Current Project

Research interests

  • History of colonialism
  • History of environment
  • Entangled history and history of transfer in the 19th and 20th century
  • History of religion and mission
  • History of the future
  • History of gender

Current project

 

Scaling Space and Time. The Production of Global Climate Knowledge in the 19th and 20th Centuries.

Knowledge about climate, about anthropogenic climate change and its effects on the environment shapes contemporary debates. However, what exactly was understood by climate when, and by whom, has changed considerably over the course of the 19th and 20th centuries. Climate was not only an important topic of scientific debate, but also part of political, economic, colonial, and medical discourses as well as of bourgeois conversation. Climate was used to organize notions of time, past as well as future, and space. The habilitation project, which is situated at the intersection of knowledge and media history, starts here and examines the changes, shifts, and narrowing of knowledge about climate (change) in the period between ca. 1800 and ca. 1970. Using exemplarily selected case studies, the study therefore wants to pursue questions about the emergence, mediation, and dissemination of the various interwoven aspects of climate knowledge. Three perspectives are guiding the study: First, the medial production and distribution practices, logics and conditions of climate knowledge will be investigated; second, the different dimensions of climate knowledge with and beyond the purely scientific dimension will be explored. Third, climate knowledge will be understood as an approach to ordering processes of space and time; first, how orders of time are challenged by the preoccupation with climate will be examined; second, the conditions of construction under which climate knowledge enabled scalings between the local, regional, and global will be explored.

Former project

Mission as a theological laboratory. Negatiations of religion at the end of the nineteenth century

Using the work of the Leipzig missionary society in the Kilimanjaro area around 1900 as an example, the projects analyses negotiations of religion and Christianity at the end of the nineteenth century. In a post-secular perspective on religion, neither religion nor Christianity are understood as definitive objects, but merely as a concept, which is continuously negotiated.
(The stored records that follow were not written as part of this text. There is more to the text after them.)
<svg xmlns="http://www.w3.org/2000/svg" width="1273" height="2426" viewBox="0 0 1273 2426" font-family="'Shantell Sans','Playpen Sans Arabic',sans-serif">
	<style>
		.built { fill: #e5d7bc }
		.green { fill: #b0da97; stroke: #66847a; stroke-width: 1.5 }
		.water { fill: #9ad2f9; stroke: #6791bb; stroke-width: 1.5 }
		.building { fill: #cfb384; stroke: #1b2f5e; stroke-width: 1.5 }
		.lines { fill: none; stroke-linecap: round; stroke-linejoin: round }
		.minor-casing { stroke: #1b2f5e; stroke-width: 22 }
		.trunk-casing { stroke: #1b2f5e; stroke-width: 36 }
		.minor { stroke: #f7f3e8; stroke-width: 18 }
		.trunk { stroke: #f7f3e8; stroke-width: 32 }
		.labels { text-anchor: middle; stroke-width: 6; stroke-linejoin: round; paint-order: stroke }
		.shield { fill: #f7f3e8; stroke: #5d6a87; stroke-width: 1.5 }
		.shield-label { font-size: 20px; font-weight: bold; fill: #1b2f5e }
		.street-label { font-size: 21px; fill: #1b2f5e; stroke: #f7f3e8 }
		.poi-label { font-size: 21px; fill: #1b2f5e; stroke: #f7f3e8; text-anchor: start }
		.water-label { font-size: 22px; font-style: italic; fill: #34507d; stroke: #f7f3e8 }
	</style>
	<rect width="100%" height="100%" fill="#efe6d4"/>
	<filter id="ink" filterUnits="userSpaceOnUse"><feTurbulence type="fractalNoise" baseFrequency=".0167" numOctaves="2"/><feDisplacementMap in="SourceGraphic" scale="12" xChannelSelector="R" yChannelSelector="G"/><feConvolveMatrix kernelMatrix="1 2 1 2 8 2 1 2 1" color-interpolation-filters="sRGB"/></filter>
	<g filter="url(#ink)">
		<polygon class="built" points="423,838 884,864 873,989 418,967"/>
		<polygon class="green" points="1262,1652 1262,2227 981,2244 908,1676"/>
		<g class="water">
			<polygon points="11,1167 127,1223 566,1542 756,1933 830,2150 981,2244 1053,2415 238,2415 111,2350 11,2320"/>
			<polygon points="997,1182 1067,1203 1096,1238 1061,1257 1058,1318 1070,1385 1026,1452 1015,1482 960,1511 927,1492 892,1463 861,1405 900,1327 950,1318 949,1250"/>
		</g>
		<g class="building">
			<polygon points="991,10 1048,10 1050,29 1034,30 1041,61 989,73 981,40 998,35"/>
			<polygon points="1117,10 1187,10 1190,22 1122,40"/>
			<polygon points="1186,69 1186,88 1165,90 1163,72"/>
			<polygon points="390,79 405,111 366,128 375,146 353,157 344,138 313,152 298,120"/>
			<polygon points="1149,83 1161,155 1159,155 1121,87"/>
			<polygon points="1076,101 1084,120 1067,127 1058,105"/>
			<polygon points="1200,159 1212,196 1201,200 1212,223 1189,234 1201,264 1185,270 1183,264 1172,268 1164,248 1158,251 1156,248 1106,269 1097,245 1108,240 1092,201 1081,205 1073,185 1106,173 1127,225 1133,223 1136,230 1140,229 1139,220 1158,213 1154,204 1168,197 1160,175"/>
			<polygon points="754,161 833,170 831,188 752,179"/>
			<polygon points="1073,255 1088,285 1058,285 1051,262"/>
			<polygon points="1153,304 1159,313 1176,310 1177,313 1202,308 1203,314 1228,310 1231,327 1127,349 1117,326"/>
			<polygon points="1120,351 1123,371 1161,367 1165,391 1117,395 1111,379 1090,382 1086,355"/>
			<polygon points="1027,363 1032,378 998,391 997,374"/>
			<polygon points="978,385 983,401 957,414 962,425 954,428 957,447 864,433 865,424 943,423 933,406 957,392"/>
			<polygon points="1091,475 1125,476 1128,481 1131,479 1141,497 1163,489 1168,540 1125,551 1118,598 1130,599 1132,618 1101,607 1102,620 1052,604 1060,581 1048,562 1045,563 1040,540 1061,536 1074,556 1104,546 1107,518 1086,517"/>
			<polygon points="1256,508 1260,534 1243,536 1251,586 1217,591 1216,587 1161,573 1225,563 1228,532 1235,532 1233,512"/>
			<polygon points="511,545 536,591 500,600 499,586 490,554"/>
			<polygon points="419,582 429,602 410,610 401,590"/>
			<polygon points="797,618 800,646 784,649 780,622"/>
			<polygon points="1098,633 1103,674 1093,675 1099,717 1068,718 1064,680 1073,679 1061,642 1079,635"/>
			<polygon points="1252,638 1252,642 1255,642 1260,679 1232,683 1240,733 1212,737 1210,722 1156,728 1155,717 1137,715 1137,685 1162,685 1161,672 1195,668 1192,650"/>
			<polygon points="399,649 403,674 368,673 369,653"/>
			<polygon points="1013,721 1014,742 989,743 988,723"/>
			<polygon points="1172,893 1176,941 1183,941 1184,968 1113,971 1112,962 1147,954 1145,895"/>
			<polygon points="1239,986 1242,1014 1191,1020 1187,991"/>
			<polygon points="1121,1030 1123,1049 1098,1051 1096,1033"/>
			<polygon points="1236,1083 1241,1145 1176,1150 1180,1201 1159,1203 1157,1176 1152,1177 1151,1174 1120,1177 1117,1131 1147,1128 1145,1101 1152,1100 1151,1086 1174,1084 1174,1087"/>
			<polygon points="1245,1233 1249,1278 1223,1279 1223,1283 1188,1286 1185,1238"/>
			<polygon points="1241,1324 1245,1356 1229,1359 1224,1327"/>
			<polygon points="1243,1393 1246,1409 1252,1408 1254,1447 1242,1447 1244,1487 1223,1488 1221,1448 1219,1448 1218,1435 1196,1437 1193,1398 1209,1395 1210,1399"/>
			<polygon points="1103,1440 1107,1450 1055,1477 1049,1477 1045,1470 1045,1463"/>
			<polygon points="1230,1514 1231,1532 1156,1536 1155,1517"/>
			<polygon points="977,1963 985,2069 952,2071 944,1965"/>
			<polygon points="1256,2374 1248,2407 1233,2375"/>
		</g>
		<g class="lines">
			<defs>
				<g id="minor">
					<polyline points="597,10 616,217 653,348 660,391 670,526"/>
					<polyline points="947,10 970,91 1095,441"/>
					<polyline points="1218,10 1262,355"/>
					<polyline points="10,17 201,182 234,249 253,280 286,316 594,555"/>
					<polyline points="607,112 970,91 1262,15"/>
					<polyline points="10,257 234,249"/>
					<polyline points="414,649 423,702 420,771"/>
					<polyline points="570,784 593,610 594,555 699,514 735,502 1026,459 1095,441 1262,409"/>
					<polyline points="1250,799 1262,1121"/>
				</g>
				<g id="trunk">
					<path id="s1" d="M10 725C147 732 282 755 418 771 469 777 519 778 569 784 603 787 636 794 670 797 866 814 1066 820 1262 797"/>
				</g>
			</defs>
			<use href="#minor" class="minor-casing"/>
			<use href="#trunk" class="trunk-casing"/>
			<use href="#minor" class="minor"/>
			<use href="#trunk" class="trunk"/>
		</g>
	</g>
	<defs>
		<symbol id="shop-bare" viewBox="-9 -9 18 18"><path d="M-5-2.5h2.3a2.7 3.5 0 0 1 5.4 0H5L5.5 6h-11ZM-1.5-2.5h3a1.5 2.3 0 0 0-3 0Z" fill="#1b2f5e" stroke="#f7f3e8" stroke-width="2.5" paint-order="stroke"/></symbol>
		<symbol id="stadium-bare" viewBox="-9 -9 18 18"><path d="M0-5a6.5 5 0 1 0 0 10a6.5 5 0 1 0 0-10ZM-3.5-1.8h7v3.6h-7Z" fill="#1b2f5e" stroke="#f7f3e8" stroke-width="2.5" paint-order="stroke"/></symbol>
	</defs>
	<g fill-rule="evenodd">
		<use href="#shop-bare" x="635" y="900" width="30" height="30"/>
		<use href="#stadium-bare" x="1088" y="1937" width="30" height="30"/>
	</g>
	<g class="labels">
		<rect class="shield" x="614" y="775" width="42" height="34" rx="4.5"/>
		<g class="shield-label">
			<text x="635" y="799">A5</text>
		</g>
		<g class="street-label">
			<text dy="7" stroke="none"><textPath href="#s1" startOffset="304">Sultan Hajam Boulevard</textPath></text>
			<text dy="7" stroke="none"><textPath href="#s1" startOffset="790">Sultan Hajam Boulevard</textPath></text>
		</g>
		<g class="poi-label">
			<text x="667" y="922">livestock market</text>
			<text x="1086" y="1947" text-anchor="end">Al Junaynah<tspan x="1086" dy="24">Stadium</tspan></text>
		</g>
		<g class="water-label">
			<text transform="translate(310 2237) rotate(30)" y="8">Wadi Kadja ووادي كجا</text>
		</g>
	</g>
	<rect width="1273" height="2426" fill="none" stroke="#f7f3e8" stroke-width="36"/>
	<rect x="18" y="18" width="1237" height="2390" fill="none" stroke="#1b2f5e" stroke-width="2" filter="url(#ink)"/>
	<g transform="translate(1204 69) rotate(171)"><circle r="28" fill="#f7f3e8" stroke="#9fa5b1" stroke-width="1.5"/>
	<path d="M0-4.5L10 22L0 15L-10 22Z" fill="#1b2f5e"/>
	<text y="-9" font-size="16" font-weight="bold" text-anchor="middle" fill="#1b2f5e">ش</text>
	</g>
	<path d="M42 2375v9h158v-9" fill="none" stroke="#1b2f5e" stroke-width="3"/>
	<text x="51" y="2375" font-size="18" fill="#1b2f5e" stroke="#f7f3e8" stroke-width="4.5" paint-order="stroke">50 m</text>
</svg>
The project, therefore, asks, how religion and in a second step Christianity were perceived, how the religious and the secular fields were separated, how spiritual knowledge was produced and used in the mission field as well as in the German Kaiserreich. Combining microhistorical and discourse analytical perspectives, the study argues that in theological and religious debates, which took place in the German Kaiserreich, experiences in the mission field and negotiations of religion and Christianity were used as arguments in discourses on religion, modernity and the church. Hence, the mission became in these debates a theological laboratory.